Il y a aussi toutes ces questions qui restent en suspens. « Je me suis demandée si j’avais fait quelque chose de mal pendant ma grossesse ? Peut-être suis-je tombée ? Ai-je mangé quelque chose qu’il ne fallait pas ? », s’est longtemps interrogée la mère de famille. Ce à quoi l’autopsie de Raphaël est venue répondre par la négative. « C’est la faute à pas de chance m’a t-on dit, ça arrive. »

Et c’est malheureusement le cas pour beaucoup de ces « mamanges », comme elles aiment à s’appeler entre elles. « Dans 30% des cas, nous sommes dans l’impossibilité de donner des réponses à ces femmes et donc une impossibilité de leur proposer un traitement pour prévenir les récidives », déplore le professeur Estibaliz Lazaro, du service de médecine interne du CHU de Bordeaux. « Les femmes s’effondrent quand on leur dit qu’elles sont en bonne santé. Pour les médecins, c’est aussi l’école de l’humilité« , complète Patrick Blanco, chef du service en immunologie et immunogénétique à l’hôpital Pellegrin, qui abrite la plus grande maternité de France. Entourés d’une équipe hospitalo-universitaire (gynécologie obstétrique, médecine interne et immunologie) issue du CHU et de l’Université de Bordeaux, en collaboration avec le CHU de Limoges et Poitiers, ils portent le programme « In utero care », un projet visant à mieux comprendre les pathologies liées à la grossesse dans la perspective d’une meilleure prise en charge préventive des patientes. Ce projet permettra d’identifier les facteurs associés aux fausses couches et aux morts fœtales, à travers l’étude de trois axes principaux qui combinent les aspects inflammatoires, environnementaux et génétiques.

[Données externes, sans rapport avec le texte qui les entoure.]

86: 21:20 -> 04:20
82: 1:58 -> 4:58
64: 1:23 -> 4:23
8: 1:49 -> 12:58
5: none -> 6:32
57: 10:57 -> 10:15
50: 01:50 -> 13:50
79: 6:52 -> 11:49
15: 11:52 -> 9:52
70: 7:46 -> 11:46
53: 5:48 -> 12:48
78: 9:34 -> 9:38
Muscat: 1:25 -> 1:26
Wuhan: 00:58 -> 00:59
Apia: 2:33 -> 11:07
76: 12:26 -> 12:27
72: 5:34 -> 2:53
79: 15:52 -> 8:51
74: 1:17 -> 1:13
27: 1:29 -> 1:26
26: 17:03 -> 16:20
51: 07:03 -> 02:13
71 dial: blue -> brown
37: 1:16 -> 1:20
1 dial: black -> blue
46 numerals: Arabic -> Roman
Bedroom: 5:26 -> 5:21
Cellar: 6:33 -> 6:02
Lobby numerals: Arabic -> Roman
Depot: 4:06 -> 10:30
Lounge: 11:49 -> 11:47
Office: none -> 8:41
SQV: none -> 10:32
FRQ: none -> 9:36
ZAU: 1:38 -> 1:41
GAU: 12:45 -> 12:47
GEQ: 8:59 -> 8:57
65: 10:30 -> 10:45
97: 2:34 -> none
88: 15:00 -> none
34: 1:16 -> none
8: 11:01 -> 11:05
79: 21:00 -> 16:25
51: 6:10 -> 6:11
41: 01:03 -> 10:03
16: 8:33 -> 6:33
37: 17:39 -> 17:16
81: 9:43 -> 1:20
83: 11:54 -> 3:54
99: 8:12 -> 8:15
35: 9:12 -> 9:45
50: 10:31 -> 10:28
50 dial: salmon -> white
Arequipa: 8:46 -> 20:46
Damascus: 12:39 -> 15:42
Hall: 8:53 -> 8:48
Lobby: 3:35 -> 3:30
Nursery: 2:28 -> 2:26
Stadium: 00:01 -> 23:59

Ce projet est aujourd’hui le seul de cette envergure en France, voire dans le monde. « La science a eu du mal à investir ce champ de recherche », affirme le professeur Blanco pour qui, « les études chez la femme enceinte restent le parent pauvre de la médecine ».

Charline, elle, n’a pas attendu leurs conclusions pour tenter de devenir mère une nouvelle fois. L’issue de sa dernière grossesse a été plus heureuse. Elle est désormais maman d’une petite fille de 9 mois et de ce premier petit ange, donc.